— Problem description —
An exact copy of every record is required.

— Records shown —
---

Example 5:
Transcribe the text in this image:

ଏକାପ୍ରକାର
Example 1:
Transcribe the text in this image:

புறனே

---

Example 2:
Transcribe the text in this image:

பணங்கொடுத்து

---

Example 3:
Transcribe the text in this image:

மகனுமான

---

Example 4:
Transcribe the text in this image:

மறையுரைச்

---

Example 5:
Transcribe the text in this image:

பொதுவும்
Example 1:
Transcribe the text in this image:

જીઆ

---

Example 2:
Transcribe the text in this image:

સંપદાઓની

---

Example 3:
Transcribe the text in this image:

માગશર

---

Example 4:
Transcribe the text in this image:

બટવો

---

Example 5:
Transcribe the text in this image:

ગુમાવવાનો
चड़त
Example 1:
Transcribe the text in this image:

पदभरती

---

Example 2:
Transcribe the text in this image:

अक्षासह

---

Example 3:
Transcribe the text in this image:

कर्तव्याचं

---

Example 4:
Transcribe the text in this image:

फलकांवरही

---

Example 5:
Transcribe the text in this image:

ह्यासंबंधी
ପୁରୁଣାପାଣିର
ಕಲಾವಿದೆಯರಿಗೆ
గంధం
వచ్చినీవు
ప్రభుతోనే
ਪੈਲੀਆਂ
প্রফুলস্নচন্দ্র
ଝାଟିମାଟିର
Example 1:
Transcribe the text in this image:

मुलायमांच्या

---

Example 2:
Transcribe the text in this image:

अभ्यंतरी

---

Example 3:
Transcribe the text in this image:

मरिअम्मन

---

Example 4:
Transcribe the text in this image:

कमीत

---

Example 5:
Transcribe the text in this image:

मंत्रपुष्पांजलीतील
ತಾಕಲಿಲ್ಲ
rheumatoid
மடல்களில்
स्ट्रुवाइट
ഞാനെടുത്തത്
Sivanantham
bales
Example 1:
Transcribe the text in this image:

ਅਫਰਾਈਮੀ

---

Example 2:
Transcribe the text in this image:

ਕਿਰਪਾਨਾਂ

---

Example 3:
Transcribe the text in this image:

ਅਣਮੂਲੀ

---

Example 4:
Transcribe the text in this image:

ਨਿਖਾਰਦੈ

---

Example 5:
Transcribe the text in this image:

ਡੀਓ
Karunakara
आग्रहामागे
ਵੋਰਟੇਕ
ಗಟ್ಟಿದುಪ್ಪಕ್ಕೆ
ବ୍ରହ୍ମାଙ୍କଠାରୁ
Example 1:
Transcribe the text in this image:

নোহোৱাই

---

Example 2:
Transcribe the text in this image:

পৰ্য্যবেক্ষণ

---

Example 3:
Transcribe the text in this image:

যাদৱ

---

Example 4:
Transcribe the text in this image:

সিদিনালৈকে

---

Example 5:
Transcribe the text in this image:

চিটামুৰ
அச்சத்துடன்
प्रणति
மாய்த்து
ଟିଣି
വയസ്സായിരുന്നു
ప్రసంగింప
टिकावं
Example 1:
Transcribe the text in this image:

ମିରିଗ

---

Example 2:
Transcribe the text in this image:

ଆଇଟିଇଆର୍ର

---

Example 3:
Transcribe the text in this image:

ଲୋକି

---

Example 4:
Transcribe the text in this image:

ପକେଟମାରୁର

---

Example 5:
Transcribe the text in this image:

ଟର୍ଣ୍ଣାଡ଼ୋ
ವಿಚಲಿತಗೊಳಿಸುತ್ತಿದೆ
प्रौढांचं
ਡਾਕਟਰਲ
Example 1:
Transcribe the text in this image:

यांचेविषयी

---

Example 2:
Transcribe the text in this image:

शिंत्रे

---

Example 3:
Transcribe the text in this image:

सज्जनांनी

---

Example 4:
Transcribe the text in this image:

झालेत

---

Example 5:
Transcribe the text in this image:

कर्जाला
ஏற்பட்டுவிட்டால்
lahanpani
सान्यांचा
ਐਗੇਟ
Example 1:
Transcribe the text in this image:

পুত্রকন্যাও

— The completed task —
---

Example 5:
Transcribe the text in this image:

ଏକାପ୍ରକାର
Example 1:
Transcribe the text in this image:

புறனே

---

Example 2:
Transcribe the text in this image:

பணங்கொடுத்து

---

Example 3:
Transcribe the text in this image:

மகனுமான

---

Example 4:
Transcribe the text in this image:

மறையுரைச்

---

Example 5:
Transcribe the text in this image:

பொதுவும்
Example 1:
Transcribe the text in this image:

જીઆ

---

Example 2:
Transcribe the text in this image:

સંપદાઓની

---

Example 3:
Transcribe the text in this image:

માગશર

---

Example 4:
Transcribe the text in this image:

બટવો

---

Example 5:
Transcribe the text in this image:

ગુમાવવાનો
चड़त
Example 1:
Transcribe the text in this image:

पदभरती

---

Example 2:
Transcribe the text in this image:

अक्षासह

---

Example 3:
Transcribe the text in this image:

कर्तव्याचं

---

Example 4:
Transcribe the text in this image:

फलकांवरही

---

Example 5:
Transcribe the text in this image:

ह्यासंबंधी
ପୁରୁଣାପାଣିର
ಕಲಾವಿದೆಯರಿಗೆ
గంధం
వచ్చినీవు
ప్రభుతోనే
ਪੈਲੀਆਂ
প্রফুলস্নচন্দ্র
ଝାଟିମାଟିର
Example 1:
Transcribe the text in this image:

मुलायमांच्या

---

Example 2:
Transcribe the text in this image:

अभ्यंतरी

---

Example 3:
Transcribe the text in this image:

मरिअम्मन

---

Example 4:
Transcribe the text in this image:

कमीत

---

Example 5:
Transcribe the text in this image:

मंत्रपुष्पांजलीतील
ತಾಕಲಿಲ್ಲ
rheumatoid
மடல்களில்
स्ट्रुवाइट
ഞാനെടുത്തത്
Sivanantham
bales
Example 1:
Transcribe the text in this image:

ਅਫਰਾਈਮੀ

---

Example 2:
Transcribe the text in this image:

ਕਿਰਪਾਨਾਂ

---

Example 3:
Transcribe the text in this image:

ਅਣਮੂਲੀ

---

Example 4:
Transcribe the text in this image:

ਨਿਖਾਰਦੈ

---

Example 5:
Transcribe the text in this image:

ਡੀਓ
Karunakara
आग्रहामागे
ਵੋਰਟੇਕ
ಗಟ್ಟಿದುಪ್ಪಕ್ಕೆ
ବ୍ରହ୍ମାଙ୍କଠାରୁ
Example 1:
Transcribe the text in this image:

নোহোৱাই

---

Example 2:
Transcribe the text in this image:

পৰ্য্যবেক্ষণ

---

Example 3:
Transcribe the text in this image:

যাদৱ

---

Example 4:
Transcribe the text in this image:

সিদিনালৈকে

---

Example 5:
Transcribe the text in this image:

চিটামুৰ
அச்சத்துடன்
प्रणति
மாய்த்து
ଟିଣି
വയസ്സായിരുന്നു
ప్రసంగింప
टिकावं
Example 1:
Transcribe the text in this image:

ମିରିଗ

---

Example 2:
Transcribe the text in this image:

ଆଇଟିଇଆର୍ର

---

Example 3:
Transcribe the text in this image:

ଲୋକି

---

Example 4:
Transcribe the text in this image:

ପକେଟମାରୁର

---

Example 5:
Transcribe the text in this image:

ଟର୍ଣ୍ଣାଡ଼ୋ
ವಿಚಲಿತಗೊಳಿಸುತ್ತಿದೆ
प्रौढांचं
ਡਾਕਟਰਲ
Example 1:
Transcribe the text in this image:

यांचेविषयी

---

Example 2:
Transcribe the text in this image:

शिंत्रे

---

Example 3:
Transcribe the text in this image:

सज्जनांनी

---

Example 4:
Transcribe the text in this image:

झालेत

---

Example 5:
Transcribe the text in this image:

कर्जाला
ஏற்பட்டுவிட்டால்
lahanpani
सान्यांचा
ਐਗੇਟ
Example 1:
Transcribe the text in this image:

পুত্রকন্যাও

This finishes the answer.